• _Document text_:
'''
MENTAL ILLNESS: WHY MISSING PERSONS GO MISSING
I’ve written a couple posts about what to do if someone you love goes missing and how missing persons cases work. In the latter post, I covered the fact that about 95% of the time, the persons go missing by choice. What I didn’t cover is the reason why these people choose to go missing.
In the broad majority of cases, the missing person is not in their right mind.
Why would anyone in their right mind choose to put their family, friends, and loved ones through the agony of such an experience?
The answer is because in the broad majority of cases, the missing person is not in their right mind. They are suffering some sort of mental breakdown, undiagnosed mental illness, or they have gone off a psychiatric medication.
I am not a psychologist or biologist, but I have a basic understanding of the human brain. It’s a very, very fragile organ. The brain itself has the consistency of Jello, and it doesn’t take much to throw it completely out of whack. Despite what they show in movies, a single good punch to the head is often enough to cause permanent brain damage. Illegal recreational drugs alter brain chemistry in various ways, some worse than others. Sometimes the effects of drugs are benign, but sometimes they push people to the limit – and out of the realm of sanity.
'''
• _Complete the following_:
1. In the post on missing persons, roughly what percentage of missing persons go missing by choice?
2. Retype the passage of the post on missing persons starting at "The answer is" and ending at "realm of sanity.".
The entries after this post are separate material.

• _Data extract_:
'''
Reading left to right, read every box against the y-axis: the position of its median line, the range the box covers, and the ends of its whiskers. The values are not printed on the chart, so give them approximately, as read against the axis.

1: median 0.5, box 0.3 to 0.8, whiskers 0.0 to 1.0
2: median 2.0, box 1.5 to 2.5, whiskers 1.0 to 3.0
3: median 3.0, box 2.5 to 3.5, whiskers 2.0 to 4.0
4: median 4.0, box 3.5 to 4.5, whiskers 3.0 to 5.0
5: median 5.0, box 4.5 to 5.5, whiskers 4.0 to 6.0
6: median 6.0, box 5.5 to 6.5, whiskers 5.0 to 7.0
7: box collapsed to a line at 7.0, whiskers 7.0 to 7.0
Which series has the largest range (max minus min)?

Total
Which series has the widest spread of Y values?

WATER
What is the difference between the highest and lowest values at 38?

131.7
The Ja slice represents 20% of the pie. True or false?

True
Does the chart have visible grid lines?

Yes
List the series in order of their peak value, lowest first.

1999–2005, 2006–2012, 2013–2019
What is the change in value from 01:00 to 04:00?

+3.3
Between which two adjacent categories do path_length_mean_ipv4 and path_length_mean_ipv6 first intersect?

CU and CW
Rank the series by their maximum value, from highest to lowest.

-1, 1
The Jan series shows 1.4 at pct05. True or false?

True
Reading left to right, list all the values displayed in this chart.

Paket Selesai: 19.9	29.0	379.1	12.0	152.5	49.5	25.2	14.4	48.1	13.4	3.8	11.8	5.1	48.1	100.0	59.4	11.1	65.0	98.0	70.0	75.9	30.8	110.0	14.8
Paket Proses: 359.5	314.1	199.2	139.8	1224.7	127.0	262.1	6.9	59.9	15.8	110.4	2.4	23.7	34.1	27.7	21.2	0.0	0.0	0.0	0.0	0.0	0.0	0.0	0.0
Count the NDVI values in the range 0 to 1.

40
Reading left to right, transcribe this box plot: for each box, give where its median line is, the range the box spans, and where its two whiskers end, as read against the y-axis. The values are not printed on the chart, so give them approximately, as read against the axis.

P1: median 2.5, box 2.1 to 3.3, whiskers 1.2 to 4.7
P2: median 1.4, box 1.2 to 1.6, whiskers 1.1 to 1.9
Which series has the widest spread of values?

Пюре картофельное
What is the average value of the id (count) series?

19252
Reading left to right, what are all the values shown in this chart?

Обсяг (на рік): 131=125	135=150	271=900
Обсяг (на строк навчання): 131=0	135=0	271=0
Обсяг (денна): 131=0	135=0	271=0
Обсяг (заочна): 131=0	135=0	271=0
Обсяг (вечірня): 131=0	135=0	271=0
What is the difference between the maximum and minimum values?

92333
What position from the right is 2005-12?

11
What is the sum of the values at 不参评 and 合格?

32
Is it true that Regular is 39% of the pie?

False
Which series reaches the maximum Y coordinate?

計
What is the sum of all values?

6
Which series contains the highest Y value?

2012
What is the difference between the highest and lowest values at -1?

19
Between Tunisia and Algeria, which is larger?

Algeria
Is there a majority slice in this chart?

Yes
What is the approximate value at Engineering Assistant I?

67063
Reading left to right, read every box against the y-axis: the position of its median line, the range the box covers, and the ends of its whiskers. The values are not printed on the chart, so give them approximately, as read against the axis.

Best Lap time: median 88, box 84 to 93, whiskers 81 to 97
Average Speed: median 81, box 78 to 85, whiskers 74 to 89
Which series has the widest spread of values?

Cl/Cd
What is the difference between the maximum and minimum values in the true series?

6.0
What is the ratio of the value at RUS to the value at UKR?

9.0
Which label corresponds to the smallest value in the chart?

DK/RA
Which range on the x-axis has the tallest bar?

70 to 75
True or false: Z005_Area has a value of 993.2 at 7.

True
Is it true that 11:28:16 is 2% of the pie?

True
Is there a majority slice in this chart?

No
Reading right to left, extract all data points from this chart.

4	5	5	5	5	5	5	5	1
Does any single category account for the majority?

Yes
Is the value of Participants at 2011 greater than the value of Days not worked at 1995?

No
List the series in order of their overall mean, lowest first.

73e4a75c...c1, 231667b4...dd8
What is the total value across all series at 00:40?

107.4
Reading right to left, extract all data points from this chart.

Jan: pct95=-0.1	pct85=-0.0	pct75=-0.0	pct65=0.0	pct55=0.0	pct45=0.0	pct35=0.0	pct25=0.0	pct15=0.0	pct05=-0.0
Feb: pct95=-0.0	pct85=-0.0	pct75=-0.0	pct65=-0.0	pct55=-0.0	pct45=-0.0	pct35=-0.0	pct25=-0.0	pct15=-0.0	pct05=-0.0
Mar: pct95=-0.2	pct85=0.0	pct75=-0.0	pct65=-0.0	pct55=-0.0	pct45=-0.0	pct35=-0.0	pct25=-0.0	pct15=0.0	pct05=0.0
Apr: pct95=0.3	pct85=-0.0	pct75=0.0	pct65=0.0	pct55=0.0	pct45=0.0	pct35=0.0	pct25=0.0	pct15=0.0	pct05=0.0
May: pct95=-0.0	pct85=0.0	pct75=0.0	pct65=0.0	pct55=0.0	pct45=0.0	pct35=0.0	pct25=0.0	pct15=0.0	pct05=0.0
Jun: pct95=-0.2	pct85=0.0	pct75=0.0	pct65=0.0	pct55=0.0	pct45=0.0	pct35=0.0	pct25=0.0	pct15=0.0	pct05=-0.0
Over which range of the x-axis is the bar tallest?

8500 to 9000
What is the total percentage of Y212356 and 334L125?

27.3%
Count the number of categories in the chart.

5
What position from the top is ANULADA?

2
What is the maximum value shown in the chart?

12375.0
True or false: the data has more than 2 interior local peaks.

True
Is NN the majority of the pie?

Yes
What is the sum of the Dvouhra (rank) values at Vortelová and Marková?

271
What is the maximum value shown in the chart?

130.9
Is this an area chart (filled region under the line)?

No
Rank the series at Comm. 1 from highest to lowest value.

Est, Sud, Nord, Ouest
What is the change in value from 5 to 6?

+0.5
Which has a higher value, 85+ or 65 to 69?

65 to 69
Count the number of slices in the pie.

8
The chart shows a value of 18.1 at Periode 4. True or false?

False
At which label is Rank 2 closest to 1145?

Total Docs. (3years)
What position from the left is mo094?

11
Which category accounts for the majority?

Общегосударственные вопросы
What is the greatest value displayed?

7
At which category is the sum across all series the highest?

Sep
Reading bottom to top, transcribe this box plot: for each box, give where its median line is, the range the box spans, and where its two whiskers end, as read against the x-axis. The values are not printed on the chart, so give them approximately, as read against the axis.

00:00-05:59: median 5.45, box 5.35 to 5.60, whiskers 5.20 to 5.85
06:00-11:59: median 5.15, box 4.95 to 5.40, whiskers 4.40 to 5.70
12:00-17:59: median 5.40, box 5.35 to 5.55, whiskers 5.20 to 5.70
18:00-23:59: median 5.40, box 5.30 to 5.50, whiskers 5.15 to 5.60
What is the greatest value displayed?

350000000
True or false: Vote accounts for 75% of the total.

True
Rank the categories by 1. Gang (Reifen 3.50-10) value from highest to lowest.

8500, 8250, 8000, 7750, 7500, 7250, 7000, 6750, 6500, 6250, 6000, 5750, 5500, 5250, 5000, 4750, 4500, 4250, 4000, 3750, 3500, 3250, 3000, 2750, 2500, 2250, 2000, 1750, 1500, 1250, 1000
'''
• _Per-task outputs_:
1. About 95%.

2.
The answer is because in the broad majority of cases, the missing person is not in their right mind. They are suffering some sort of mental breakdown, undiagnosed mental illness, or they have gone off a psychiatric medication.
I am not a psychologist or biologist, but I have a basic understanding of the human brain. It’s a very, very fragile organ. The brain itself has the consistency of Jello, and it doesn’t take much to throw it completely out of whack. Despite what they show in movies, a single good punch to the head is often enough to cause permanent brain damage. Illegal recreational drugs alter brain chemistry in various ways, some worse than others. Sometimes the effects of drugs are benign, but sometimes they push people to the limit – and out of the realm of sanity.